The 1991 video for “So Like Candy” is indicative of the grunge era in which it was made. Filmed in sepia tone, the camera alternates between an earnest Costello strumming his guitar and artsy-fartsy shots of an insect buzzing around the corner and a piglet running around the house for no apparent reason. It is perhaps of additional interest that in the video for a song co-written with Paul McCartney, Costello bears an unsettlingly strong resemblance to the bearded and bespectacled John Lennon of the latter years.
The 99 minutes of videos are certainly a treat and will be a welcome trip down memory lane for any Elvis Costello fan. The DVD commentary adds a healthy dose of Costello’s dry wit to the mix. Even more illuminating than the videos, however, is the additional hour of bonus footage showing notable TV appearances of Elvis Costello and the Attractions from 1977-1984. The 17 performances (well 17 1/2 if you want to count the tiny fragment of “Alison” from Costello’s first ever TV appearance) are all live—Costello deliberately left out Top of the Pops-style lip-sync performances.
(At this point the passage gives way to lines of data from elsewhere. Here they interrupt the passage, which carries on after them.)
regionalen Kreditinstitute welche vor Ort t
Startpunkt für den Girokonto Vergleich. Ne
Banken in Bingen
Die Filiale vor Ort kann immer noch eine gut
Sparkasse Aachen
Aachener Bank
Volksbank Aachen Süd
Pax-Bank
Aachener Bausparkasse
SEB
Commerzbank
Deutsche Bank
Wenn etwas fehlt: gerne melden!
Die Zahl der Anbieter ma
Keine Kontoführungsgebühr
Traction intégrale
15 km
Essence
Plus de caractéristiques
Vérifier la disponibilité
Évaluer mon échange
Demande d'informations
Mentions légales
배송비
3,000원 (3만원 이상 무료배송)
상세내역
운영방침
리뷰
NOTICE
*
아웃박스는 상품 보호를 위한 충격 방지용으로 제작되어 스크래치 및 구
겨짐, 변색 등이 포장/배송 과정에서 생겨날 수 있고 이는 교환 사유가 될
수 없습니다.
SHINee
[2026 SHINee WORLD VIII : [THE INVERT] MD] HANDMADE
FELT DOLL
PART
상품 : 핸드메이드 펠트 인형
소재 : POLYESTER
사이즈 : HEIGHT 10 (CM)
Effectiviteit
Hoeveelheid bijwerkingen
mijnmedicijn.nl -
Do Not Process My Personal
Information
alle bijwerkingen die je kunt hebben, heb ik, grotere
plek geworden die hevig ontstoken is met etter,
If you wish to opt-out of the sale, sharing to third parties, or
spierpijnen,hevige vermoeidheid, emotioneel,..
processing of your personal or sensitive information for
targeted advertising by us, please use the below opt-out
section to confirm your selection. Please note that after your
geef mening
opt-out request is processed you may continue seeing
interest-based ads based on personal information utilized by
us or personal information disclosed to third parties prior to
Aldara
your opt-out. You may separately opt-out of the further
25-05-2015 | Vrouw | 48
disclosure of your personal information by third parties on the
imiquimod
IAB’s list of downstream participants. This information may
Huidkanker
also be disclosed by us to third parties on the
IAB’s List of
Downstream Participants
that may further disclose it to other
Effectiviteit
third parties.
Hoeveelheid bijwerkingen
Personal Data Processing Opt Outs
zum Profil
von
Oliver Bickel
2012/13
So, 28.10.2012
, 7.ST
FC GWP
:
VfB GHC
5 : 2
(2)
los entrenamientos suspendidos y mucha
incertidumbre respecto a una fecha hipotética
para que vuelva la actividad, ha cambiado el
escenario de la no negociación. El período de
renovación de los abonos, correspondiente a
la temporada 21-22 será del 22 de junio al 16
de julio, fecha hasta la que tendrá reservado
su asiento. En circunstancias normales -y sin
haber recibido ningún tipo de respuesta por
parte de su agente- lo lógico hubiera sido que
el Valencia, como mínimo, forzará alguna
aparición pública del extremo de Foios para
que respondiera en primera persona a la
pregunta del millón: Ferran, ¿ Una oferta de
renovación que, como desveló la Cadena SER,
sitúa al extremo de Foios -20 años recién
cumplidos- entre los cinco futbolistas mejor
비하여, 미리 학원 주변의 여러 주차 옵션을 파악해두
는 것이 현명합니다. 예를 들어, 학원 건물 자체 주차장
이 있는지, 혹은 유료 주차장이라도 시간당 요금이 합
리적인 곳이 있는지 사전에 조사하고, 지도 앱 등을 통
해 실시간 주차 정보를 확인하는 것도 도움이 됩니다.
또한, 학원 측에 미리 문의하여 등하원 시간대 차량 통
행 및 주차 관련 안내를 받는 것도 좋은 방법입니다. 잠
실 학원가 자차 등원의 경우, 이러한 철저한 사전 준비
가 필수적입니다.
While the videos start with Costello’s second album, the 1977 TV appearances spotlight frenetic performances of classic tracks from his first record, My Aim Is True. Footage from the 1979 Pink Pop Festival in Holland catches the band at their absolute peak with fantastic renditions of “Lipstick Vogue” and “Watching the Detectives.” There is also a stark performance of “Shot With His Own Gun” from a 1981 broadcast of What’s In and a 1983 version of “Peace in Our Time,” a song that takes Neville Chamberlain’s empty promise and pays it forward through history. The DVD booklet includes liner notes by Costello about the TV show selections.
If you want to see the artistic evolution of the man who made geek chic years before Weezer and Conner Oberst were out of diapers, The Right Spectacle is, well, the right spectacle, indeed.